● **Problem to work on**
Find each line of the material below in which the word "WSClient" occurs, and return it.

● **Extracted records**
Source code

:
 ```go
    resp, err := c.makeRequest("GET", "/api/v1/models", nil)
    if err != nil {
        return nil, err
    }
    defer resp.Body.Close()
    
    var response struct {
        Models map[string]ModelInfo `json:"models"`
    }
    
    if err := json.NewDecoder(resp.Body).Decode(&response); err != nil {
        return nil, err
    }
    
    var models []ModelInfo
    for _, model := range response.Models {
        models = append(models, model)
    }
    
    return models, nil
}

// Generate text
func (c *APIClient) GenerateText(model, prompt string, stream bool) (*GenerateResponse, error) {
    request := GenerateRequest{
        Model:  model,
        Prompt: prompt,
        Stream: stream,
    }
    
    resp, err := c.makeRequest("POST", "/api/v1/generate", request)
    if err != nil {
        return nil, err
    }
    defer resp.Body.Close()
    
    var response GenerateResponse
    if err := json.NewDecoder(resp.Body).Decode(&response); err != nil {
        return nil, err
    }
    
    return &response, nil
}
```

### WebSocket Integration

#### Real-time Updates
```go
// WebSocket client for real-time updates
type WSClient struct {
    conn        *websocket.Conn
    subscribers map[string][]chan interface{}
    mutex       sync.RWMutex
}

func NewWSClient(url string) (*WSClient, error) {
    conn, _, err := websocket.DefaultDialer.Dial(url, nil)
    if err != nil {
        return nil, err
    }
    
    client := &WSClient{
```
---
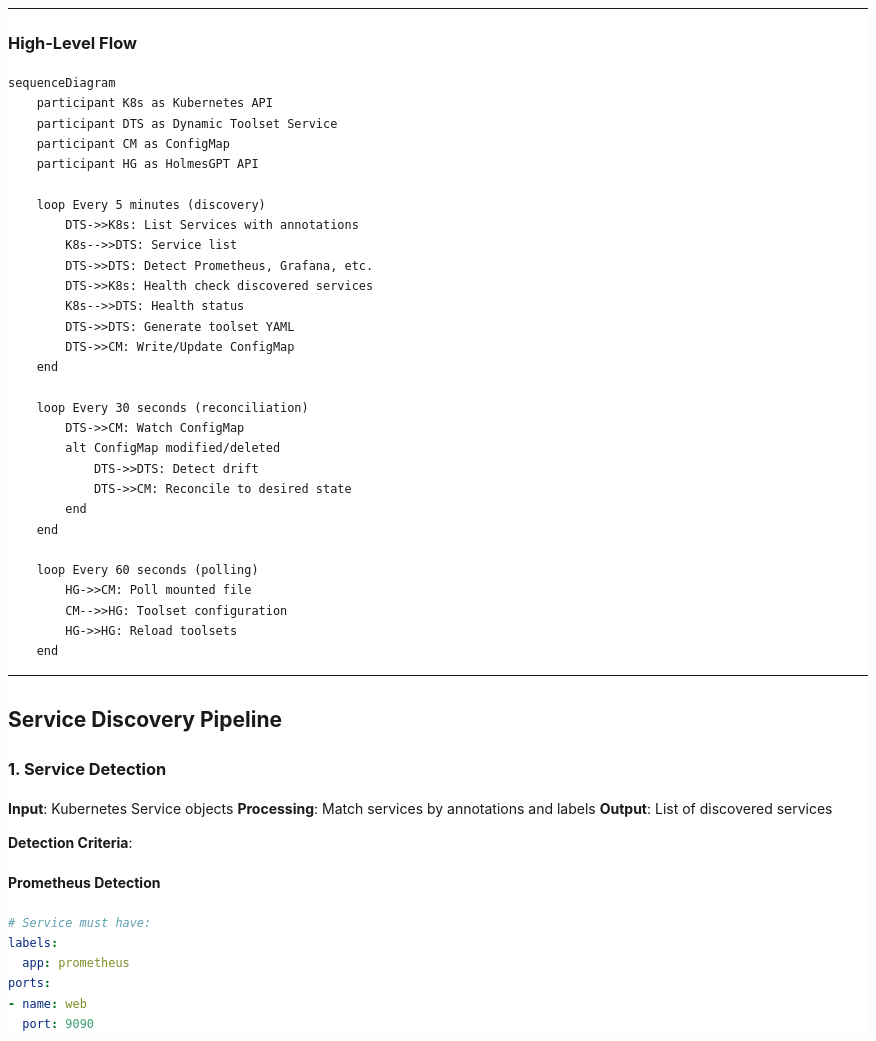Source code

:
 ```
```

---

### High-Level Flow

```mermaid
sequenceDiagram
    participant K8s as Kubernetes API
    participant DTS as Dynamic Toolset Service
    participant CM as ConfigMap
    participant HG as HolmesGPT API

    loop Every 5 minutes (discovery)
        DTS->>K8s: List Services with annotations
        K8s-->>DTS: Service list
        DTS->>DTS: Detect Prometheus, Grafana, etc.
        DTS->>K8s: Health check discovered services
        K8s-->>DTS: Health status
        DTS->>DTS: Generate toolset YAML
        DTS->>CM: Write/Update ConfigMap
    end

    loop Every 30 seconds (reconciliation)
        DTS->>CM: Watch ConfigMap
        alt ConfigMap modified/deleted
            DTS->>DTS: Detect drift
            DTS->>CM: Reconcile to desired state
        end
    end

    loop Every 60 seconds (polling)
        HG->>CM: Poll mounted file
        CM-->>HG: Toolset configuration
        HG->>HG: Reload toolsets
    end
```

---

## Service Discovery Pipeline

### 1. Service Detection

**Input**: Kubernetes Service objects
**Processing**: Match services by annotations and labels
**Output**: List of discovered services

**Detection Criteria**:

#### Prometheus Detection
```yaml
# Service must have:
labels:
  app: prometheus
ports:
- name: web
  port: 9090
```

● **Reply**
type WSClient struct {
func NewWSClient(url string) (*WSClient, error) {
    client := &WSClient{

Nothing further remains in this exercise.